Нет нужды доказывать, что эта способность воплотить цельный смысл мира — способность, которая, конечно, оплачена всей жизнью поэта — чрезвычайно важна и ценна.

* * *

Я не пишу статью «критического» характера. И все же не могу не отметить, что — если говорить по самому большому счету, диктуемому поэтической классикой, — меня удовлетворяет в наследии Алексея Прасолова далеко не все.

Во-первых, поэт не всегда обретал то «равновесие» земного и духовного, о котором он сам говорил и к которому так упорно, я бы сказал, героически стремился.

Даже в таких поистине замечательных стихотворениях, как «Черней и ниже пояс ночи…», «Я не слыхал высокой скорби труб…», «И что-то задумали почки…», «Вчерашний день прикинулся больным…», это «равновесие» подчас утрачивается и подлинно поэтическая стихия подменяется либо прозаичностью, либо «велеречивостью».

Далее, подлинная и весомая значительность поэтической мысли Прасолова, которая является одним из ценнейших качеств его лирики, в ряде стихотворений оборачивается тем, что называется «многозначительностью» (в крайних случаях этому слову, как известно, предпосылаются эпитеты «мнимая» и «ложная»). Ее признаки есть, скажем, в стихах «Все, что было со мной, — на земле…», «Небеса опускались мрачней…», «Зачем так долго ты во мне…», «И луна влепилась в лоб кабины…», «Не бросал свое сердце, как жребий» и т. п.

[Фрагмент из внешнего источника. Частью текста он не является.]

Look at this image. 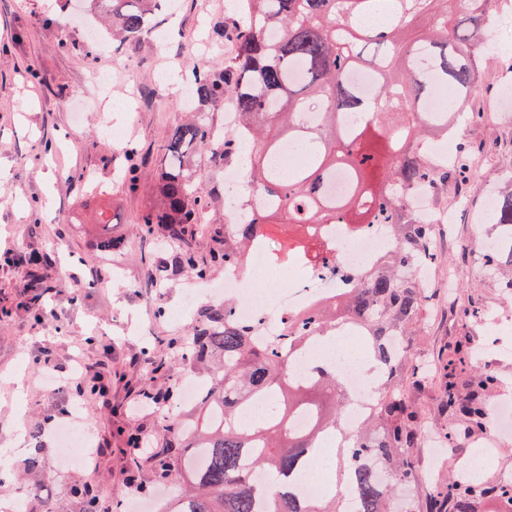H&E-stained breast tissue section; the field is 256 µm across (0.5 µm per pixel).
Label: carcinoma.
<instances>
[{
	"instance_id": "carcinoma-1",
	"label": "carcinoma",
	"mask_w": 512,
	"mask_h": 512,
	"mask_svg": "<svg viewBox=\"0 0 512 512\" xmlns=\"http://www.w3.org/2000/svg\"><path fill=\"white\" fill-rule=\"evenodd\" d=\"M169 0H85L101 14L112 36L138 40L152 29L156 12ZM381 0H243L244 26L228 32L235 55L221 65L193 73V118L176 127L161 146L159 181L162 207L144 218L160 225L162 237L178 248L149 257L159 278L182 269L206 278L216 266L243 265L258 238L270 241L272 225L297 228L300 234L279 249L283 261L309 256L316 224H387L402 242L400 253L368 270L349 288H333L307 316L288 323L284 336L261 345L249 326L235 321L234 303L201 308L188 339L163 341L168 356L153 361V372L165 373L176 361L206 367L208 386L184 420H161L163 451L147 461L158 483L184 476L162 512H396L395 485H412L417 470L408 449L416 447L424 428L408 398L401 372L410 352L379 379L366 421L337 449V482L321 498L304 497L300 477L311 473L324 438L340 426L344 399L329 370L308 381L289 377L290 354L302 351L339 320L361 328L376 364L390 358L387 339L400 340L419 328L427 305V286L399 275V267L418 259L434 260L432 229L413 210L418 189L448 191V183L467 180L465 164L434 169L421 144L457 124L459 113L423 112L422 103L440 91L467 102L487 59L490 20L498 0H387L388 16L369 31L361 23L378 10ZM357 69H371L373 99L347 80ZM235 98L240 127L249 139L231 132L217 137L208 114L224 107V95ZM310 100L322 112L308 122ZM383 111H366L371 101ZM346 114L359 122L351 132ZM311 145L305 161L278 175L273 155L285 143ZM249 146L246 174L250 185L271 205L249 221L212 224L213 247L197 250L203 224L202 182L196 158L207 156L215 167L240 161ZM349 180L346 195L335 197L328 184L336 172ZM498 206L491 223L501 230L499 250L487 255L488 280L497 281L503 260L512 263V175L495 188ZM272 397L270 410L256 424L239 421L252 402ZM141 397L161 410L177 407L176 385L151 388ZM303 410L311 426L299 431L291 419ZM469 424L480 427L484 407L470 397L462 406ZM25 462L29 493L40 483V459ZM267 479L266 493L255 492L254 473ZM485 494L470 484H449L448 512H476L475 499Z\"/></svg>"
}]
</instances>
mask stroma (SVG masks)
<instances>
[{"label": "stroma", "mask_w": 512, "mask_h": 512, "mask_svg": "<svg viewBox=\"0 0 512 512\" xmlns=\"http://www.w3.org/2000/svg\"><path fill=\"white\" fill-rule=\"evenodd\" d=\"M175 15H158L159 43L152 36L119 42L111 34L91 35L92 20L65 0H0V448L11 449V472L23 473L31 442L42 444L37 495L26 496L22 482L0 485V512L15 500L28 501V512H87L75 497L76 484H92L103 505L130 500L125 470L129 450L123 434L140 431L156 438L160 418L141 408L148 387L177 380L185 363L168 377L152 372L150 357L163 354L159 341L189 333L195 310L183 309L182 297L196 281L187 274L156 280L146 260L161 249L159 232H146L143 219L158 203V150L173 129L188 118L176 99H163L159 78L171 60L187 68L221 62L233 53L219 31L243 23L228 0H176ZM499 56L484 67V97L512 86V39H496ZM112 80L105 109L113 126L129 134L113 141L103 133L91 106L92 73ZM459 142L469 150L479 183L493 185L512 168V110L494 119L480 116L470 99ZM138 165L141 178L130 186L121 173ZM460 213L434 263L435 290L410 353L439 360L457 343L473 355L464 376L491 373L497 386L486 392L487 405L512 394V295L505 289L476 285L475 249L470 242L481 209ZM114 218L101 223L100 213ZM115 243L100 251L101 240ZM471 285L479 309L470 322L448 306V271ZM157 296L165 311L143 309L145 297ZM101 378L104 396L77 402L74 378ZM444 368L411 390L417 422L436 432L454 428L460 435L439 452L418 451L419 479L399 489L401 499H433L444 475L478 450L491 459L479 480L486 485L512 483V436L493 439L489 429L465 431L462 416L442 409ZM94 438L91 467L62 468L53 433L73 405Z\"/></svg>", "instance_id": "1"}]
</instances>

Наконец, мысль поэта иногда чрезмерно обнажена. Он в отдельных случаях слишком увлекался той «цепной реакцией» (мысль сама «приводит другую»), о которой говорил в одном из цитированных выше писем. Это характерно для стихотворений «На берегу черно и пусто…», «Уже огромный подан самолет…», «Я тебя молю не о покое…», «В рабочем гвалте, за столом…» и т. п.

Эти несовершенства стихотворений Алексея Прасолова, конечно, могут смущать истинных ценителей поэзии. Но повторю еще раз: поэт ставил перед собой предельно трудные творческие цели.